Estou vendo alguém, ela disse. Vendo alguém, ele repetiu. A gente fala que nem no cinema porque é a métrica de frases que aprendemos desde crianças. Ah Otávio, mais frases de efeito? Estou transando com um cara, melhor? Ele é francês? Não, alemão. Ah, alemão - eles sim têm palavras para tudo. Palavras para tudo: mas nem tudo pode ser dito.
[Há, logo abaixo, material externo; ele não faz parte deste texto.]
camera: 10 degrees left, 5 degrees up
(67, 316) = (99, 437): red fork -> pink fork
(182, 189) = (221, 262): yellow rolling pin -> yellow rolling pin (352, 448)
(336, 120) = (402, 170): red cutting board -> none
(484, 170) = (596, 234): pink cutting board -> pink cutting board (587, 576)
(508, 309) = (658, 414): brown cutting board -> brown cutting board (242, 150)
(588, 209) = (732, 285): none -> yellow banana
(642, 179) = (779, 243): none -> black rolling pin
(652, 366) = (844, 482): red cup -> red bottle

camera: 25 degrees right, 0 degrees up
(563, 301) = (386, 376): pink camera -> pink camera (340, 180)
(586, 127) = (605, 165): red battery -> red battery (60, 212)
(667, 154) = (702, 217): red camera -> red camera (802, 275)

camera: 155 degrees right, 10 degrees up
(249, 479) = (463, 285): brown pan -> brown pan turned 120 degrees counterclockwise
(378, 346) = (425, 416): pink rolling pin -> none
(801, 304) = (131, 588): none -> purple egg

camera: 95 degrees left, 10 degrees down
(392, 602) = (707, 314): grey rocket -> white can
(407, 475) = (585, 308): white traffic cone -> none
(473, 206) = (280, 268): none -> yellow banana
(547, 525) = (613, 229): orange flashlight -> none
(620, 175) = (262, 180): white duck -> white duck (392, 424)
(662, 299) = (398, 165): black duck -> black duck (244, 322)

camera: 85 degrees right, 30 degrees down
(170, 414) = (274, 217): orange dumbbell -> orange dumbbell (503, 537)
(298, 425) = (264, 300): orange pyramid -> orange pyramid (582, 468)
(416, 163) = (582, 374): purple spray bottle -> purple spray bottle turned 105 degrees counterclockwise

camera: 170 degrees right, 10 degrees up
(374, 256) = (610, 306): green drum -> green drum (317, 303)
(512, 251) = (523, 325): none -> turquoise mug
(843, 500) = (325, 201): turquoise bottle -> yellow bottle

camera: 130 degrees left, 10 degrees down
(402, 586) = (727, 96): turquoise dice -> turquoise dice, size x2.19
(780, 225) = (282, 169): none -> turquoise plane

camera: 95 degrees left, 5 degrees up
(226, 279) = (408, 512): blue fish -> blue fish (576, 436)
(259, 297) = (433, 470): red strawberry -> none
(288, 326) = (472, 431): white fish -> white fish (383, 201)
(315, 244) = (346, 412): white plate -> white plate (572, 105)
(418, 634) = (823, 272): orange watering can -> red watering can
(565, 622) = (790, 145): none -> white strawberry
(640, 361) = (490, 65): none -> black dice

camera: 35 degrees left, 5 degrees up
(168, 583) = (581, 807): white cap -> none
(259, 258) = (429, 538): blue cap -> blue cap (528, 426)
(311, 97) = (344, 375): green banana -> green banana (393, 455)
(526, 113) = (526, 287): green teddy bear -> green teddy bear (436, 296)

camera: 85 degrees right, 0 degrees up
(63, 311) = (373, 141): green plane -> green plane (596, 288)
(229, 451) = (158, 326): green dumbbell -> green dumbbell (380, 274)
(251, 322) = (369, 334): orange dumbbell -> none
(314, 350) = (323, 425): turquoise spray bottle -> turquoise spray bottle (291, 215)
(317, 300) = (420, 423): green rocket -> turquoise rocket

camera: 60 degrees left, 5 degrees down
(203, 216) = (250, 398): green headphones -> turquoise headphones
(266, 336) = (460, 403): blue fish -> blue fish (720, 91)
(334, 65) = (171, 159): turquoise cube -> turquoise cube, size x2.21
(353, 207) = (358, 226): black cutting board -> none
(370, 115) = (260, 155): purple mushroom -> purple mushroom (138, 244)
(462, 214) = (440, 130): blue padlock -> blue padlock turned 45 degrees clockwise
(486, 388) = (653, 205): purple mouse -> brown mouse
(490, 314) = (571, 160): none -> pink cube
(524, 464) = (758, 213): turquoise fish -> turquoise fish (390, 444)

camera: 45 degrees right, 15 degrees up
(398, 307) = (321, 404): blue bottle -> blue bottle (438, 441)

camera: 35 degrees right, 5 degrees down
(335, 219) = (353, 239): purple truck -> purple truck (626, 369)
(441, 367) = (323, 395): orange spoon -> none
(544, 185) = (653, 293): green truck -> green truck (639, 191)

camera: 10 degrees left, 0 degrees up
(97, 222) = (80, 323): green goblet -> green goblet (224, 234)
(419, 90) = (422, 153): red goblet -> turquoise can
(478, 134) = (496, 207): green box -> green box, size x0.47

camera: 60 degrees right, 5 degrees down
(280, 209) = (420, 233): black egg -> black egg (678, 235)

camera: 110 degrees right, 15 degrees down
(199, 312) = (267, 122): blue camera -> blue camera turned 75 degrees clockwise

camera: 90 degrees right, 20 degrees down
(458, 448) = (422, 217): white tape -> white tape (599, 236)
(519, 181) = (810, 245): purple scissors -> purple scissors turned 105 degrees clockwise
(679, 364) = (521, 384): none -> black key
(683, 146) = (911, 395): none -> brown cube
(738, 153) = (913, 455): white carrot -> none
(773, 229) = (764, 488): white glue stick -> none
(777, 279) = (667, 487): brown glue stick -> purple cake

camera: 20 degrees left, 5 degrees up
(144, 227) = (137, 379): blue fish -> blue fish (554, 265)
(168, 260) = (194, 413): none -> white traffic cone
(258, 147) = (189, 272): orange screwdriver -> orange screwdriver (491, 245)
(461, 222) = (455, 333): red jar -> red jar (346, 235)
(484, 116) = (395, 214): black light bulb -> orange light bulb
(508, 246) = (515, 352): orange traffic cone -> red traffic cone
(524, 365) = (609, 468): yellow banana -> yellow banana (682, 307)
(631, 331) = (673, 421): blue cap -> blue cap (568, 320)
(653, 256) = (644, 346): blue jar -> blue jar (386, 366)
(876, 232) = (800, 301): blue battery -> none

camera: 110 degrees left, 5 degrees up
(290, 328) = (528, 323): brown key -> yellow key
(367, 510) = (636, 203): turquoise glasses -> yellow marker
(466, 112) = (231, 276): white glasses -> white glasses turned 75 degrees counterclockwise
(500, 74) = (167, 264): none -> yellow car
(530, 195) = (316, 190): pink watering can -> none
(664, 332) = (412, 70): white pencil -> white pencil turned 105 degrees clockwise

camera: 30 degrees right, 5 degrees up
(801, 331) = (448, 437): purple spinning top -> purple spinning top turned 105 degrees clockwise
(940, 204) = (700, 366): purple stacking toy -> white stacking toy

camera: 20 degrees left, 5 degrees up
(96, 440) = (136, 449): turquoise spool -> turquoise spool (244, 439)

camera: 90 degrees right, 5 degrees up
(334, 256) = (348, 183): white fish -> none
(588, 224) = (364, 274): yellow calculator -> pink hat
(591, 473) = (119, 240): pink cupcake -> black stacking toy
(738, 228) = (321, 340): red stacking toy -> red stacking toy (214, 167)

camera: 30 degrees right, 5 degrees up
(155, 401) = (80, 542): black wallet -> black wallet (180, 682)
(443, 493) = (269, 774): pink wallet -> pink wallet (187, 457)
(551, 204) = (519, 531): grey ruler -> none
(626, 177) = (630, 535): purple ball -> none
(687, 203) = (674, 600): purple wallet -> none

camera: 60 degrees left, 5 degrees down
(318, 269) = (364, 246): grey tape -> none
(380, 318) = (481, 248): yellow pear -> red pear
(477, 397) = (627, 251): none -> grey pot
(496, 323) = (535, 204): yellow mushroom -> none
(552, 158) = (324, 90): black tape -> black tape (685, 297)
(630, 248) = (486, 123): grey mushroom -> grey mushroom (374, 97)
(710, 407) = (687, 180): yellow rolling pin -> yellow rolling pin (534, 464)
Não o que Estela queria dizer, pelo menos. Ou não de alguma forma que ela conseguisse. Quando fugiu, Estela não disse não. Disse que precisava fazer a análise apropriada e que não queria perpetuar uma enganação [essas foram as palavras exatas]. Mas a enganação continua e Estela sabe que precisa fazer alguma coisa. Talvez seja preciso continuar em movimento continuar em movimento senão a vontade te engole e você transa com Otávio só pela lembrança de uma noite fria em São Paulo ou tu diz algo que faz tudo voltar ao ponto em que está agora.
Quanto de nós pode ser alienado pelas palavras? E no fim não resta nada, o mundo.